The wood is not hard, but is moderately strong, and stiff. It has been compared with hickory, but it is so inferior in almost every essential that no comparison is justified.
Black gum weighs 39.61 pounds per cubic foot. It is very porous, but the pores are too small to be seen by the naked eye, and are diffused through the wood and form no distinct lines or groups. The summerwood is a thin dark line, not prominent enough to clearly delimit the yearly rings of growth. The medullary rays are numerous, but very thin. In quarter-sawed wood they produce a luster, but the individual rays are practically invisible. The wood is not durable in contact with the soil.
The standing tree is apt to fall a victim to the agencies of decay. Hollow trunks, mere shells, are not uncommon. The entire heartwood is liable to fall away. The pioneers cut these hollow trees, and sawing them in lengths of about two feet, made beehives of them. They called them gums because they were cut from gum trees. Larger sizes, used in place of barrels, were also called gums, but these were usually made from sycamores. The black gum is not usually large. Individuals have been measured that were five feet in diameter and more than a hundred in height, but an average of sixty feet high and two in diameter is probably too much, except in the southern Appalachian mountains where the species attains its largest size.
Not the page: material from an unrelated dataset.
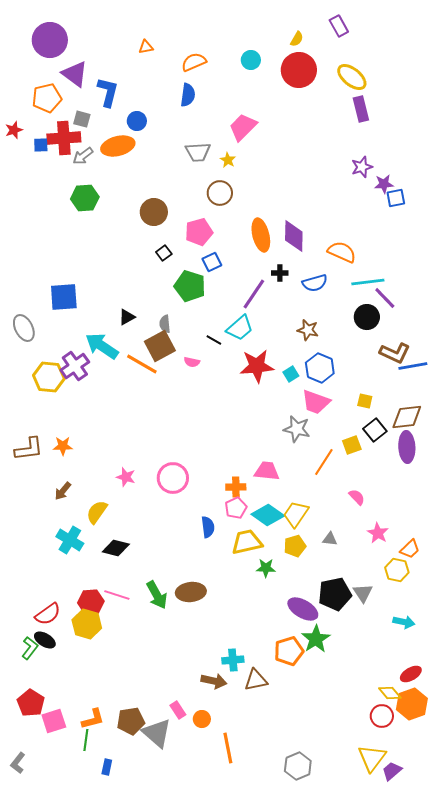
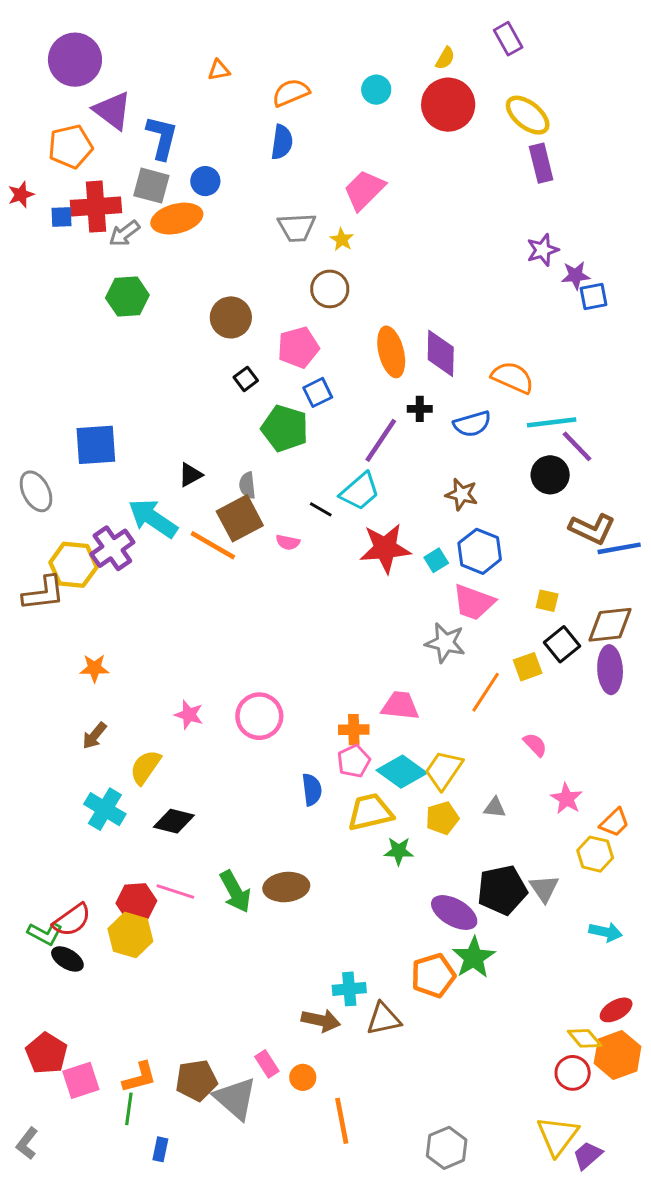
gray square: (82, 119) -> (151, 186), moved, size x1.4
brown L-shape: (29, 449) -> (43, 593), moved
green L-shape: (30, 648) -> (45, 933), moved, turned 80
It is a tree which will always be easily recognized after it has been seen and identified once. Its general outline, particularly when leaves are off, is different from other trees associated with it. It might possibly be mistaken for persimmon unless looked at closely; but there are easily-recognized points of difference. Its branches are very small, slender, and short. Its bark is rougher than that of any other gum, and is much darker in color. It is the bark’s color that gives the tree its name. The leaves have smooth edges. In the fall they change to gorgeous red, and one of their peculiarities is that half a leaf may be red while the other half remains green. Toward the end of the season, the green disappears. The dark blue drupes ripen in October. They do not seem to be food for any living creature.
Sawmills include black gum with tupelo in reporting lumber cut, and generally call both of them gum without distinction. The woods are quite different, and neither the standing tree nor the lumber of one need be mistaken for the other. The range of black gum is much more extensive than that of tupelo. Gum lumber cut north of the Ohio and Potomac rivers may be safely classed as black gum, though a little of both red and tupelo gum is found north of those streams. In the South, the species cannot be separated by regions, for all the gums grow from Texas to Virginia. The total annual output of black gum is not known, but some operators estimate it at about 20,000,000 feet a year, or nearly one-fourth as much as tupelo.
The bulk of black gum lumber is used in the rough, for floors, sheathing, frames, and scaffolds; but a considerable portion is further manufactured. The amounts thus used annually have been ascertained for a few states, and furnish a basis for estimates for the whole country: Mississippi, 7,000 feet; Maryland, 85,000; Illinois, 120,000; Louisiana, 120,000; Missouri, 190,000; Texas, 360,000; Massachusetts, 475,000; Alabama, 486,000.